## STATED GOAL
Render the records from the line holding "Rendered at 2001 by 1125 pixels." through the line holding "title What I intend", inclusive, as a two-column CSV with the headers input and output. Give one row per record, with its text and its answer each in a single quoted field and line breaks replaced by spaces.

## INPUT MATERIAL
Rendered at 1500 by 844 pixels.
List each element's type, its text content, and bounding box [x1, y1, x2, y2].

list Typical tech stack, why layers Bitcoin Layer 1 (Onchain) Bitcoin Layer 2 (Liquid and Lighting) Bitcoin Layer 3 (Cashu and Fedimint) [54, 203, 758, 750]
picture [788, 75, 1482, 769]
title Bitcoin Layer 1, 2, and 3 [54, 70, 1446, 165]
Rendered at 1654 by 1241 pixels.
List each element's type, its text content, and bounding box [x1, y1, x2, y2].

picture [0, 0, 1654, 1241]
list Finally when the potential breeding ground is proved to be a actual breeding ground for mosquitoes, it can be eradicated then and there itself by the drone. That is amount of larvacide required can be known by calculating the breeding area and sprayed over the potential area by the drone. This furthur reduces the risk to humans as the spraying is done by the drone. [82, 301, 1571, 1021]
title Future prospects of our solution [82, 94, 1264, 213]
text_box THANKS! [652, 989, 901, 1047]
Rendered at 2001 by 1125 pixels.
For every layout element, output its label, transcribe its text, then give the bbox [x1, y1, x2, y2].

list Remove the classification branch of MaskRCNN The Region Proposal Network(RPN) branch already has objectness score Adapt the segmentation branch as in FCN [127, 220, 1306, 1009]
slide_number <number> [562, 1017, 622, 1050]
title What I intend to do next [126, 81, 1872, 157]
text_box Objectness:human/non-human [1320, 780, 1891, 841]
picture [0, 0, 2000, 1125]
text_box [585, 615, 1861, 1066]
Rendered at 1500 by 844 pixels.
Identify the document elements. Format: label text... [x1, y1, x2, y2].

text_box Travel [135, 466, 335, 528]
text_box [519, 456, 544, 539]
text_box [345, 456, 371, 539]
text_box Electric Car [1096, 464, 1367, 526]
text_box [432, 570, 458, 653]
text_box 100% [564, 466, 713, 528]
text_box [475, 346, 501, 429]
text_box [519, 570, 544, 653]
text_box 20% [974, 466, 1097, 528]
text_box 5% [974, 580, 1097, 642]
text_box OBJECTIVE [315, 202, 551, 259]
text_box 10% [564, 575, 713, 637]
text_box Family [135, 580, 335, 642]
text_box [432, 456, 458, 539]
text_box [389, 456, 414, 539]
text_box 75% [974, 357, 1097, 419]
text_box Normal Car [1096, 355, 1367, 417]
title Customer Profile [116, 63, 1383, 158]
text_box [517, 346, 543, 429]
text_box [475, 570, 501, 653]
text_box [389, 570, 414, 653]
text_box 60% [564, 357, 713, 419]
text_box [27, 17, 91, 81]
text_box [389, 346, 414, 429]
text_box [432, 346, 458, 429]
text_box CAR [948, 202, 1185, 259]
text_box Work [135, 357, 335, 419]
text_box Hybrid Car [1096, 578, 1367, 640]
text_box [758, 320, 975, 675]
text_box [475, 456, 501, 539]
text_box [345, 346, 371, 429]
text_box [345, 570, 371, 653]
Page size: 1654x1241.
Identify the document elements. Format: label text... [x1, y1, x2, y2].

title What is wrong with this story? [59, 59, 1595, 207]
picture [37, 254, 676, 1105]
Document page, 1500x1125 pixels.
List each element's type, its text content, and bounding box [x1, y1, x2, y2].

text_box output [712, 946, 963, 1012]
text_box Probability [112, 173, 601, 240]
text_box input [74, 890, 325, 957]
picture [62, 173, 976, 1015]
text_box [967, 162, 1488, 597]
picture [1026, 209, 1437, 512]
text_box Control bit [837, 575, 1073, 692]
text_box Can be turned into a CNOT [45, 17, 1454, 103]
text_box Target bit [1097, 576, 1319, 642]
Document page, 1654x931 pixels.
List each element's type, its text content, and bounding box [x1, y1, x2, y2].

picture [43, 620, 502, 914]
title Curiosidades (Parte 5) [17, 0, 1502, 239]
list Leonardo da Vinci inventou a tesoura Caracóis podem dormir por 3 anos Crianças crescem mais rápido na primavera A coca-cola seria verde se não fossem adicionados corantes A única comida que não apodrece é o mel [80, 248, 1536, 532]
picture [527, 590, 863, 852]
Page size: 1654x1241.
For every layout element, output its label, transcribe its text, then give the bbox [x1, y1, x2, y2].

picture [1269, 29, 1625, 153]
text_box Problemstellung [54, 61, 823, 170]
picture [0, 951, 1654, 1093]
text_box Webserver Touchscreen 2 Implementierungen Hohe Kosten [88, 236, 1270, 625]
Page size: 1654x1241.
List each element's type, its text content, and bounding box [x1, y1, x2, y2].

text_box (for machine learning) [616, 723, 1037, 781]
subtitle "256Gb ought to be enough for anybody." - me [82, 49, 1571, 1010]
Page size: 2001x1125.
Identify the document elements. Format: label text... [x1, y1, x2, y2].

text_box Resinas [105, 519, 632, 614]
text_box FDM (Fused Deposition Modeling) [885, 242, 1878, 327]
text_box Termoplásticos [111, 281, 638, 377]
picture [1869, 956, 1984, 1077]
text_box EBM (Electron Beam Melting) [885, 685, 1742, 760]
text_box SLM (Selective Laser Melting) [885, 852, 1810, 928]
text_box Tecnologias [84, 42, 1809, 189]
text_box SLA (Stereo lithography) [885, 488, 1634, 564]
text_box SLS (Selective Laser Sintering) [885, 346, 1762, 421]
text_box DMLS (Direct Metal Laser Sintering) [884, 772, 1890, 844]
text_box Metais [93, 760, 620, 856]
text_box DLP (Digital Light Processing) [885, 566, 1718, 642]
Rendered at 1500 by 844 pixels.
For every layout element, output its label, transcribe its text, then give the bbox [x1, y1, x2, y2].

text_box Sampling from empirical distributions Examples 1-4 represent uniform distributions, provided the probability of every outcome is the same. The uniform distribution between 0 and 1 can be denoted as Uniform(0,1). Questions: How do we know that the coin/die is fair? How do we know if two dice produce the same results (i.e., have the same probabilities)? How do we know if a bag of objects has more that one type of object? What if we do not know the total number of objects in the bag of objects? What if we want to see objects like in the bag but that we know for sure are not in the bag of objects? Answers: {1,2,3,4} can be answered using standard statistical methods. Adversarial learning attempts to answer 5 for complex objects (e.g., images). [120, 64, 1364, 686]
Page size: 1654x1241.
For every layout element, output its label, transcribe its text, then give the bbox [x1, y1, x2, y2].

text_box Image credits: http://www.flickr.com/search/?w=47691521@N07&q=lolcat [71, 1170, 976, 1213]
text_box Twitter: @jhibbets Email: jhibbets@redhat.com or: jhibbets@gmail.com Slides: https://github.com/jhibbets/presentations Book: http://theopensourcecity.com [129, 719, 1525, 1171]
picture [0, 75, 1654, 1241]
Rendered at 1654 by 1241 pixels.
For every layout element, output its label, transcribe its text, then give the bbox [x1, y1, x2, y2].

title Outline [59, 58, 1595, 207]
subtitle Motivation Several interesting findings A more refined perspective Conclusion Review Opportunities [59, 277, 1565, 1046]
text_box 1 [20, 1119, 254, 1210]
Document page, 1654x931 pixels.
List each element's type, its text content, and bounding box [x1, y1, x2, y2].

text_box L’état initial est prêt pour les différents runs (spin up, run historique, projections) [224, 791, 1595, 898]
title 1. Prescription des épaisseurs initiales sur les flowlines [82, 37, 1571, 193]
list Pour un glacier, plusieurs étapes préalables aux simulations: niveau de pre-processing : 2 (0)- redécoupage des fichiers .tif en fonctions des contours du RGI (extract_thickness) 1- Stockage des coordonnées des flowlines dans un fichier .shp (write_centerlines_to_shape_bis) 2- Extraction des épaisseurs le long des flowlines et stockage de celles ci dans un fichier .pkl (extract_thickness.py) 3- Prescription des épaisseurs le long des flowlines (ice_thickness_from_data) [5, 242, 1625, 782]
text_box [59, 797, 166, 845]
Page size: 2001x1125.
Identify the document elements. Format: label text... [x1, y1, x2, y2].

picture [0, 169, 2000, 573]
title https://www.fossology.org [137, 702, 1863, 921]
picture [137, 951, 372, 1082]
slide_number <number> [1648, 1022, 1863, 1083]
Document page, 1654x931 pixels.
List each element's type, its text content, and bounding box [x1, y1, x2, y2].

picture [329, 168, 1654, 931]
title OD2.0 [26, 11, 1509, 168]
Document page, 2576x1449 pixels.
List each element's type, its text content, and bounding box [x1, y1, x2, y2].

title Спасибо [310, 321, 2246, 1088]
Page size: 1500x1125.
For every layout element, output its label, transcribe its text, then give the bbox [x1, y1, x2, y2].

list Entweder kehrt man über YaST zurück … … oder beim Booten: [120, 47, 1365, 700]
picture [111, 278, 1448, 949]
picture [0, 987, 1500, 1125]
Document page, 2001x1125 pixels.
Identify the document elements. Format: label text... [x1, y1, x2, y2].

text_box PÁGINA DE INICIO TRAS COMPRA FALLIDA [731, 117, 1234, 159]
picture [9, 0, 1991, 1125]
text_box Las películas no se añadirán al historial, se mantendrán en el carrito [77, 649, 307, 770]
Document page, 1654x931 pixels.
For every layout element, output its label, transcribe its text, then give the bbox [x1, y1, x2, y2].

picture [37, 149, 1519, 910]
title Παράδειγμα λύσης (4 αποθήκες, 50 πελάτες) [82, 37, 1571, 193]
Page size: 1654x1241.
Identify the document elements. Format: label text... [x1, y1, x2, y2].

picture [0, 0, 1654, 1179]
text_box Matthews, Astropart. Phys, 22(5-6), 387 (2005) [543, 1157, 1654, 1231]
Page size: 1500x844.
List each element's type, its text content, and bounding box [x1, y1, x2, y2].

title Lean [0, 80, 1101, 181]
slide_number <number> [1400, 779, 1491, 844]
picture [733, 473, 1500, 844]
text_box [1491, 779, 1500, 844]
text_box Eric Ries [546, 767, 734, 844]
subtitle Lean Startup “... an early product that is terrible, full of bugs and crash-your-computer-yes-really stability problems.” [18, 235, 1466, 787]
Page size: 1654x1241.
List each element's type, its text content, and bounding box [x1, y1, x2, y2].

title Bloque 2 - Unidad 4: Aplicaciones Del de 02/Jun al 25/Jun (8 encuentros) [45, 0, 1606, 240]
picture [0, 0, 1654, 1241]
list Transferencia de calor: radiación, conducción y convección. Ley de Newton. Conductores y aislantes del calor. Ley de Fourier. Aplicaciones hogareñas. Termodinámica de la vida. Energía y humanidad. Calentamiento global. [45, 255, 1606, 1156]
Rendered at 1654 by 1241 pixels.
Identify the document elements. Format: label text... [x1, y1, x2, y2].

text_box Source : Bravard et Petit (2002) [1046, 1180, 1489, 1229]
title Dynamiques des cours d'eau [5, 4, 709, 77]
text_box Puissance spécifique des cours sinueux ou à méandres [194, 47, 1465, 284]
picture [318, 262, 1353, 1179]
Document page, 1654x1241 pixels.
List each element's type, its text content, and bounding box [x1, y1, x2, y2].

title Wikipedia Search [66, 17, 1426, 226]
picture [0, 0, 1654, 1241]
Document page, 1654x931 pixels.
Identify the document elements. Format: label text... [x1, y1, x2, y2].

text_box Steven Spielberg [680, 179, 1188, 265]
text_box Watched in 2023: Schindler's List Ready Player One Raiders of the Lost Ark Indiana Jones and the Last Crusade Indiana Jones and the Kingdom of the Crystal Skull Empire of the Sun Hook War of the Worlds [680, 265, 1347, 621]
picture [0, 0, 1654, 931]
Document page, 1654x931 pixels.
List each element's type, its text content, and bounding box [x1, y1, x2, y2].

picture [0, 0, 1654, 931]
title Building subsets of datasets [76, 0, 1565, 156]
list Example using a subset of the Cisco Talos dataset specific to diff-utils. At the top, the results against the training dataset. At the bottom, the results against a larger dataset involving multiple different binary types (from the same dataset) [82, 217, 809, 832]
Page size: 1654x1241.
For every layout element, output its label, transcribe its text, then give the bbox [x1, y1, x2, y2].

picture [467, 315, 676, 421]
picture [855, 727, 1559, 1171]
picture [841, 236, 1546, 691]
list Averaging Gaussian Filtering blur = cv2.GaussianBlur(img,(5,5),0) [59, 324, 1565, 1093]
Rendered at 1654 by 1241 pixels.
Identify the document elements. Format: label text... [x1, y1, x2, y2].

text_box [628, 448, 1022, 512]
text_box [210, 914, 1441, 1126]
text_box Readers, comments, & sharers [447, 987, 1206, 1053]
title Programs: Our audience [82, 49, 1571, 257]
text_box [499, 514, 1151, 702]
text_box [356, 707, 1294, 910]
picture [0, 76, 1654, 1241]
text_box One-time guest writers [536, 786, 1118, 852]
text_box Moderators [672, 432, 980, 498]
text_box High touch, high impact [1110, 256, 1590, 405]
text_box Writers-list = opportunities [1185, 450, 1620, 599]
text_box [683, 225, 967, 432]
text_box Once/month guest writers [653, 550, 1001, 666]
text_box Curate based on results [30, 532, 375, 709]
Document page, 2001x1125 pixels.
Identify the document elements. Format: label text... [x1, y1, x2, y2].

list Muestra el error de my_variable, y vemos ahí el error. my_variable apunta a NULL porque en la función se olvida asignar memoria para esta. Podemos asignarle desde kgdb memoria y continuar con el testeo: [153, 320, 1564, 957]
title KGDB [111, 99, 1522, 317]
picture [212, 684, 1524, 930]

## EXERCISE ANSWER
input,output
"Rendered at 2001 by 1125 pixels. For every layout element, output its label, transcribe its text, then give the bbox [x1, y1, x2, y2].","list Remove the classification branch of MaskRCNN The Region Proposal Network(RPN) branch already has objectness score Adapt the segmentation branch as in FCN [127, 220, 1306, 1009] slide_number <number> [562, 1017, 622, 1050] title What I intend to do next [126, 81, 1872, 157]"